Я кивнула, но помедлила, опасаясь оставлять ее наедине с Тедди. Инстинктивное желание защитить ее взяло верх. Прежде я хотела увидеть, как Одалию обличат, теперь же мечтала, чтобы Тедди поскорее убрался восвояси. В итоге я сочла, что, пока быстренько сбегаю за сигаретами, Одалии представится шанс объясниться с Тедди и выпроводить его. Кроме того, я надеялась, что прогулка пойдет на пользу и мне: голова слегка кружилась от выпитого, жаркие уголья разгорались на скулах. Одалия сунула мне в руку мелочь. Едва помню, как ехала вниз в лифте, но как-то ехала, поскольку затем неловко и решительно шагала по тротуару.
Первые два киоска были закрыты, но я вспомнила про лавочку на углу Лексингтон. Не скажу, как выглядел продавец, но помню, что поболтала с ним о погоде (мы сошлись на том, что становится прохладнее, очень приятная погода, большое облегчение после беспощадного лета). Как любой напившийся гражданин, я изо всех сил старалась не показать, что сдачу пересчитываю с трудом, излишне сосредоточенно. Лицо все еще полыхало, жар застил глаза, и я, наверное, близоруко щурилась на каждую монету. Но продавец либо не заметил, либо давно перестал обращать внимание на странности поведения ночных клиентов. Видимо, в его глазах я не была особо важной персоной: пачку сигарет он сунул мне прямо в руки, не завернув в бумажный пакетик. На обратном пути я увидела мужчину, который выгуливал изящную борзую. Я сделала комплимент красивой внешности этой собаки, остановилась ее погладить и зашагала дальше. В прежние времена, до Одалии, я бы не вела себя так легко и раскованно с посторонним. И впрямь, как говорится, моя раковина понемногу раскрывалась. Одалия изменила меня, размышляла я по дороге, причем к лучшему. Нужно будет извиниться перед ней за то, что я научила Тедди, как ее найти, и мы вновь станем сестрами. Никогда больше не будем предавать друг друга. Эти мои мысли в роковой момент – какая горькая ирония…

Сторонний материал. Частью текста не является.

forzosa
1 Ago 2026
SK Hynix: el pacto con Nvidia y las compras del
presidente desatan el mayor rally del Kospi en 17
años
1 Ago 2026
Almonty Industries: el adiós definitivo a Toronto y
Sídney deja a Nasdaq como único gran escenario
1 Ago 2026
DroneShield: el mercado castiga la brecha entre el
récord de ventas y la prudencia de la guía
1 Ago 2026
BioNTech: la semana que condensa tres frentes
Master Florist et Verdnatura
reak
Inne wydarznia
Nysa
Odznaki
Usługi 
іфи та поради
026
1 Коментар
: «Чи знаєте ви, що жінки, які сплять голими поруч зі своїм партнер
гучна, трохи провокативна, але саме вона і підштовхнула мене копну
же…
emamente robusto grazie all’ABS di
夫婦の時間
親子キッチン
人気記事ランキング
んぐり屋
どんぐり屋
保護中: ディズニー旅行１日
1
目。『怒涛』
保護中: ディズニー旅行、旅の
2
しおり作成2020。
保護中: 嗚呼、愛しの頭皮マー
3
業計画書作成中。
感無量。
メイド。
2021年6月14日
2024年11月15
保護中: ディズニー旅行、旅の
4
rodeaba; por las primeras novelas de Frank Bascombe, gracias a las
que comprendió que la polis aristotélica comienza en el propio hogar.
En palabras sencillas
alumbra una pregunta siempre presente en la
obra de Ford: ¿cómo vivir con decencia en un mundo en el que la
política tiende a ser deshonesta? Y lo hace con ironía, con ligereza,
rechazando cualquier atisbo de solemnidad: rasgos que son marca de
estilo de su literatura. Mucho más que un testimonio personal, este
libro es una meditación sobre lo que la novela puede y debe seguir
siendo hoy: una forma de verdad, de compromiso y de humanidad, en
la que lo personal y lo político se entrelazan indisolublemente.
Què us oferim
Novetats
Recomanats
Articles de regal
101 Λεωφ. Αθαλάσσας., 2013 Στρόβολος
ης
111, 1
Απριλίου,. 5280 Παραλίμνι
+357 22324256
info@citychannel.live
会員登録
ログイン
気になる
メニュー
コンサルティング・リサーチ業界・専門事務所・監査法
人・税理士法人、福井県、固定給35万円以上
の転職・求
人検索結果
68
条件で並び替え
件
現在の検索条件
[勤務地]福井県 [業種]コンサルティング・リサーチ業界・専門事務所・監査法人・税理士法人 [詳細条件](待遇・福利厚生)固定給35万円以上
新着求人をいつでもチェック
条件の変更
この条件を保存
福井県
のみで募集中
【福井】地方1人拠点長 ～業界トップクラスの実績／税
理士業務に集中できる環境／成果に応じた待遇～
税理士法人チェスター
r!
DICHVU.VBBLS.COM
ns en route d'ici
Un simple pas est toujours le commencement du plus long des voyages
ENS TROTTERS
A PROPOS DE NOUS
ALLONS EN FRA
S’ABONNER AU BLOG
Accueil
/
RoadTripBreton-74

Лишь в полуквартале от гостиницы я заслышала сирены. Уже успела собраться небольшая толпа, и полицейские сдерживали зевак. Все указывали на что-то в центре этой толпы, ниже коленей, там, на земле. Я подошла ближе, чувствуя, как желудок стягивается в тугой кулак. Жар отхлынул от щек, глаза расширились, внезапно вернулась резкая и трезвая ясность зрения, разум собрался, готовясь принять то, что неизбежно его подстерегало. Когда я приблизилась и разглядела изломанное тело Тедди, распростертое на сером равнодушном асфальте, я уже словно бы видела все это прежде.
21
Время от времени я все еще задаюсь вопросом, Одалия подучила юного лифтера или он, добросовестный добрый самаритянин, искренне хотел как лучше. Это ничего не меняет, разумеется, но хотелось бы знать. По той или иной причине (теперь, когда я знаю Одалию, знаю, что она такое на самом деле) я тешу свое воображение, представляя, как она из кожи вон лезет, искусно строя козни. Однако в некоторые детали я никогда не буду посвящена, и с этим нужно смириться. Чем бы ни руководствовался лифтер, мотивы у него были сильные и убедительные, ибо он, стоявший на краю круга столпившихся зевак, не промедлил и секунды: поднял руку и пальцем указал на меня.
– Вот она! Та самая леди, которая ехала с ним в лифте наверх! – вскричал он.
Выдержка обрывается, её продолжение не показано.